I also have a 'wringer'.  It's two rubber platens, which turn against each other, their separation-distance being adjustable.  It was designed to be used in a car wash and it was WICKED expensive, but it mashes about 95% of the water out of wet clothes.  If the humidity is up, I run clothes directly out of the washer then through the wringer a time or two before hanging them to dry either inside with a fan going or outside on a stainless steel cable stretched tightly between steel posts under my south-facing (warm) awning.

Any place, which receives direct sunlight, is the best place to dry clothes.  If it's also a windy place, all the better.  My south-facing porch looks at endless miles of open prairie, sunshine and southern breezes.
6 years ago
I just typed about a thousand words with pictures and everything only to have this stupid system erase everything.

I'm outta here!
6 years ago
I concur wholeheartedly with this caveat:  You have to figure out a way to keep the chickens out of the garden, because the 'ladies' will eat ALL your salad greens as soon as they sprout through the soil.  The flip side to that "problem" is actually a plus, however:  GREAT tasting eggs!
6 years ago
I live on a small farm in North Texas and here's what I do and have done for many years:

The waste water from showers and face bowl sinks (2 each) drain through PVC sprinkler pipe to
the base of several fruit trees.  The trees love a warm drink in the dead of winter, just be sure to
mulch the base of each tree well before a hard freeze.  I use bar soap and shampoo minimally,
but each is effectively a "surfactant" or "wetting agent" and the soil sucks it right up.

The toilet waste goes into dedicated compost piles; I use a composting toilet.

Kitchen grey water flows by gravity to a 55-gallon plastic barrel buried at the side of my house just
outside the kitchen.  I drilled holes in the bottom and sides of the barrel to prevent it "floating out" of
its hole when it's empty and rain sets in around it (it's outside).  Inside the barrel is an electric sump
pump with a float switch.  The waste-water is pumped via PVC sprinkler pipe to the base of several more
fruit trees.  Since this water can develop a characteristic stench if left to puddle, I convey it through a garden hose,
which I move around in the side and back yard, from tree to tree.  In the coldest part of winter, I let it flow
to a wide open area where there is only St.

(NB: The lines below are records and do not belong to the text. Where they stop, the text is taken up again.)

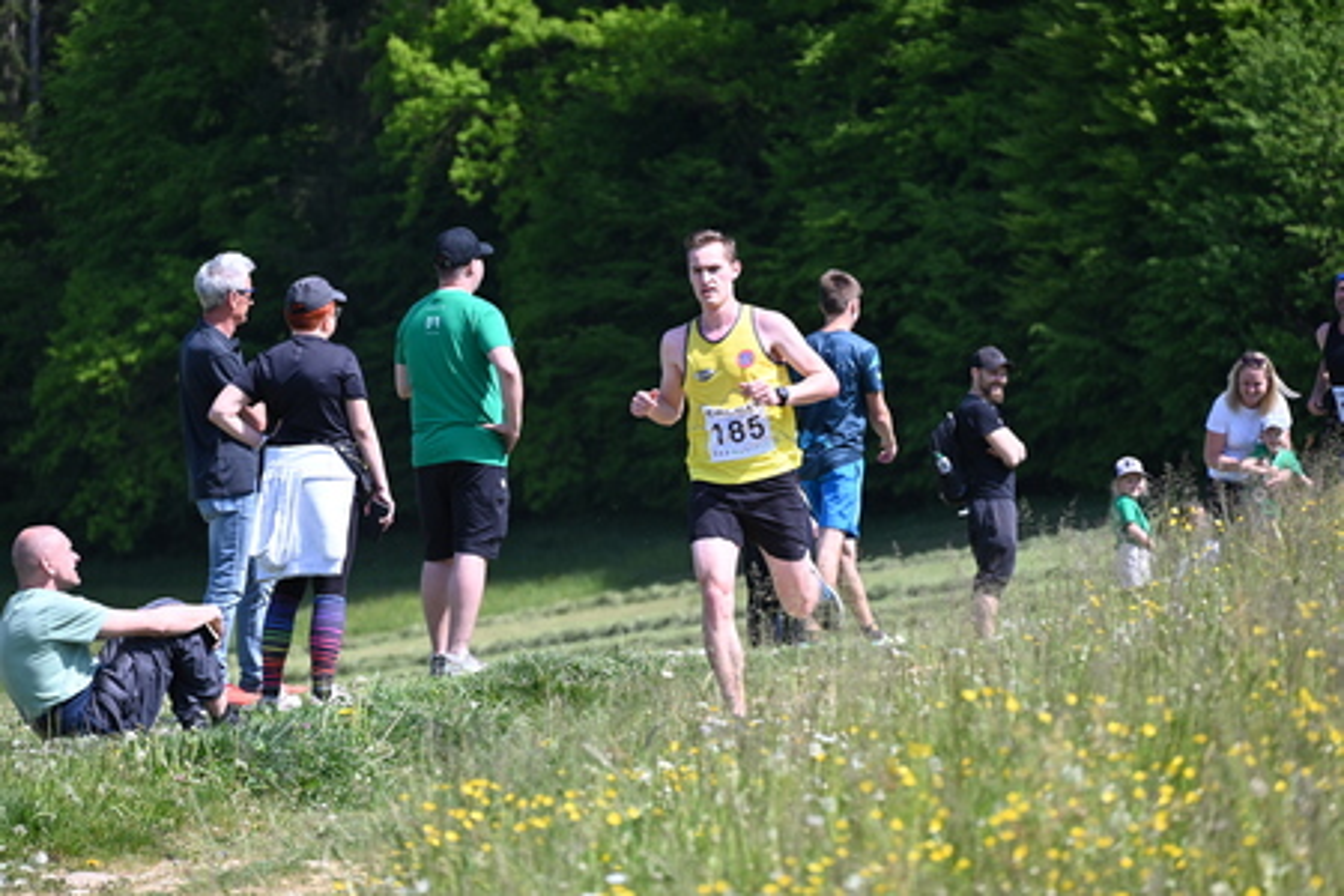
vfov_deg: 6.9
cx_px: 672
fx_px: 7466
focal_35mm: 200
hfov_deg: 10.3
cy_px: 448
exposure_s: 1/500
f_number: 6.3
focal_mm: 200
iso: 250
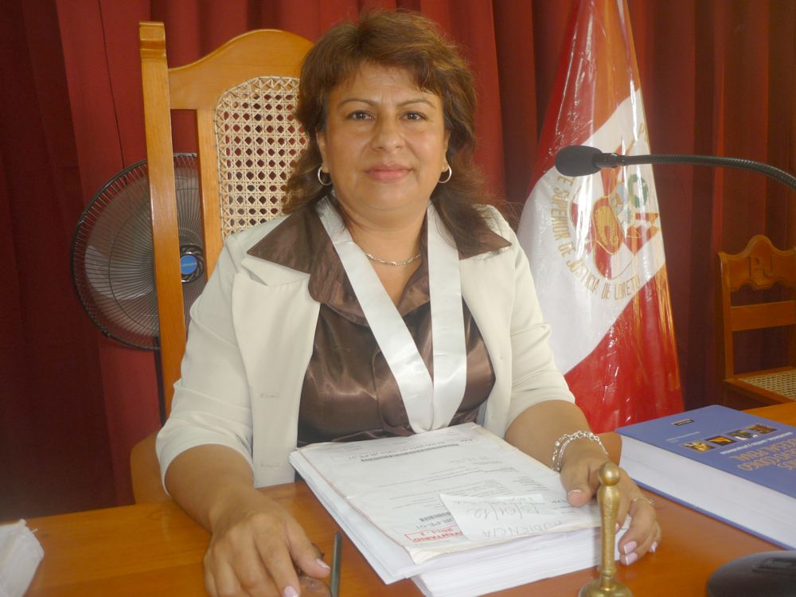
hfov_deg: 55.4
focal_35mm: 33
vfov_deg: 42.9
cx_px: 398
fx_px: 759
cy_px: 298
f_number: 2.8
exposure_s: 1/30
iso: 100
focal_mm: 5.5
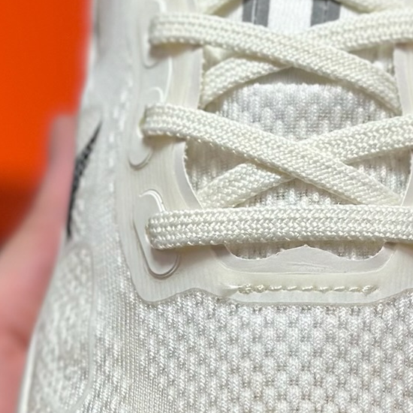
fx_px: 2133
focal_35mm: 158
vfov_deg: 11.1
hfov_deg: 11.0
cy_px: 243
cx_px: 294
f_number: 1.78
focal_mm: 6.86
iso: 100
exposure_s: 1/2203
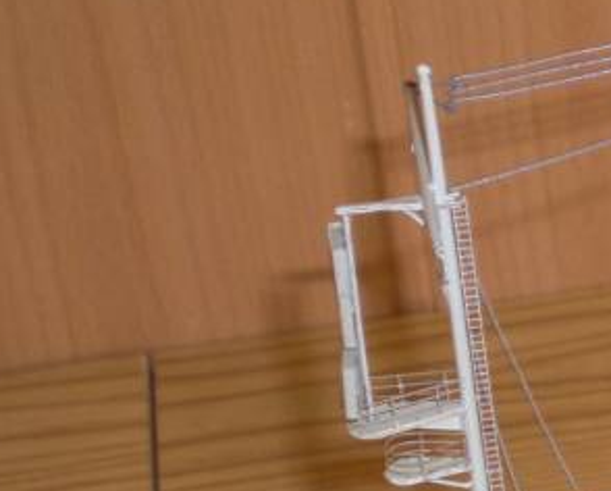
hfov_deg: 13.8
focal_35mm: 129
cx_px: 964
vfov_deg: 11.9
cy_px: 439
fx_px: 2336
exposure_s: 1/60
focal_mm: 6.3
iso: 100
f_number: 3.1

Augustine grass cover.

Using a "sump" as it were, creates somewhat of a grease trap.  Lipids and animal fat solidify and float to
the surface, where I collect them with a screen on the end of a short broom stick.  I burn the fat in an
outdoor fire along with other waste combustibles, such as paper and cardboard.

It's worked fine since 1962 without a hiccup.  Oh, I have to replace the pump every few years, but other
than what I'd call "routine maintenance" it's worked like a champ.  The fruit trees produce delicious fruit.
IMHO any water processed "through" a plant becomes "sterile".  I've never noticed any off-tasting fruit.